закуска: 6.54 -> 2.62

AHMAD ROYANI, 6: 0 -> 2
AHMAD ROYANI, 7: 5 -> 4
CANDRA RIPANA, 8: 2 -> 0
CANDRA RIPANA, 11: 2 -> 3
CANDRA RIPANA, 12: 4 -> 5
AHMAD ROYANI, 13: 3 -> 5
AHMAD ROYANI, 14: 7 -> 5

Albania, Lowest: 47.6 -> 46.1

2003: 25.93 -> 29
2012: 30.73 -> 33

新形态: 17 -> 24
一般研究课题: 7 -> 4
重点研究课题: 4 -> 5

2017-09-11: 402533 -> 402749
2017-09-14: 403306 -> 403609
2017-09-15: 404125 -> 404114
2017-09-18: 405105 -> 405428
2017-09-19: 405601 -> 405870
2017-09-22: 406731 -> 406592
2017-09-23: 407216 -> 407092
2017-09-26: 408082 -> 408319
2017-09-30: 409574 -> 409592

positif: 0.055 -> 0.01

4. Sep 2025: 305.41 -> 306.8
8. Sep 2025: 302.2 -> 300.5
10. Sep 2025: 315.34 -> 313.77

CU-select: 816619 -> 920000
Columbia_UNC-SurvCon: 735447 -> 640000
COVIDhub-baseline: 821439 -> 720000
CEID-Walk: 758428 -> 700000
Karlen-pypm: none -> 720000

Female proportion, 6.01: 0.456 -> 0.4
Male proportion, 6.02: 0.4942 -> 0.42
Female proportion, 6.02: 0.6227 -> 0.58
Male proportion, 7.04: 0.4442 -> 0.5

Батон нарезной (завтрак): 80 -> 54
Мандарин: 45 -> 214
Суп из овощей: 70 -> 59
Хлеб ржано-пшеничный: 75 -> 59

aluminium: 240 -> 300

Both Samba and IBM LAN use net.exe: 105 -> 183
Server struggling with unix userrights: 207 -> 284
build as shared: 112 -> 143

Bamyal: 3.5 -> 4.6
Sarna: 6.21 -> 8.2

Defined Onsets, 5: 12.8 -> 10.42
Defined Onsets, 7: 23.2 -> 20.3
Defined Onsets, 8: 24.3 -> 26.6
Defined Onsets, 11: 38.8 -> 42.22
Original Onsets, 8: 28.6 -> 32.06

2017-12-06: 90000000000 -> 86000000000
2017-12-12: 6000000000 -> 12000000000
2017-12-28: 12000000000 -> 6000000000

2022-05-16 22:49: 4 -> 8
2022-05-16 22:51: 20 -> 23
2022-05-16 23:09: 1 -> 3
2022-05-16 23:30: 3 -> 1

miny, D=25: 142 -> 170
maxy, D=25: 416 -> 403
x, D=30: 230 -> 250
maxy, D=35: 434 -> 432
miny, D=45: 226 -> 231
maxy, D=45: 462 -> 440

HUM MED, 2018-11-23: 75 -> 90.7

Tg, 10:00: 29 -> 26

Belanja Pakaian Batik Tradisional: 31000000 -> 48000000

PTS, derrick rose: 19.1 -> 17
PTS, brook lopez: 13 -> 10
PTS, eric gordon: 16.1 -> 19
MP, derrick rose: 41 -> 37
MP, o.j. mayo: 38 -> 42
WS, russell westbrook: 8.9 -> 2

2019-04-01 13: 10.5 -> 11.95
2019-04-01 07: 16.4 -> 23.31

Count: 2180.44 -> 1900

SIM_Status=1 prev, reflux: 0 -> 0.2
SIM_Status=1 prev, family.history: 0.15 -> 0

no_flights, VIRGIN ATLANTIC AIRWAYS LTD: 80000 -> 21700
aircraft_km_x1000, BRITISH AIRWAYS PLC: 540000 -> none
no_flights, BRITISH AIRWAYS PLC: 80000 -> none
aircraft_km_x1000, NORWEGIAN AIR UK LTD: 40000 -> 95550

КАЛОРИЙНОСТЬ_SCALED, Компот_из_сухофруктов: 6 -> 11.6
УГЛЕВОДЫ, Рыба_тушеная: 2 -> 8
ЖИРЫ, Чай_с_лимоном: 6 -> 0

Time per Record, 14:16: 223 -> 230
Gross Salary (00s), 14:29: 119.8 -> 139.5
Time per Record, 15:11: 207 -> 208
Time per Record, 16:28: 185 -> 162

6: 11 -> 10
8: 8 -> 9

**TO DO:** Looking at the data above, count each line that holds the word "Onsets" and report the count alone.

**SOLUTION BELOW:** 5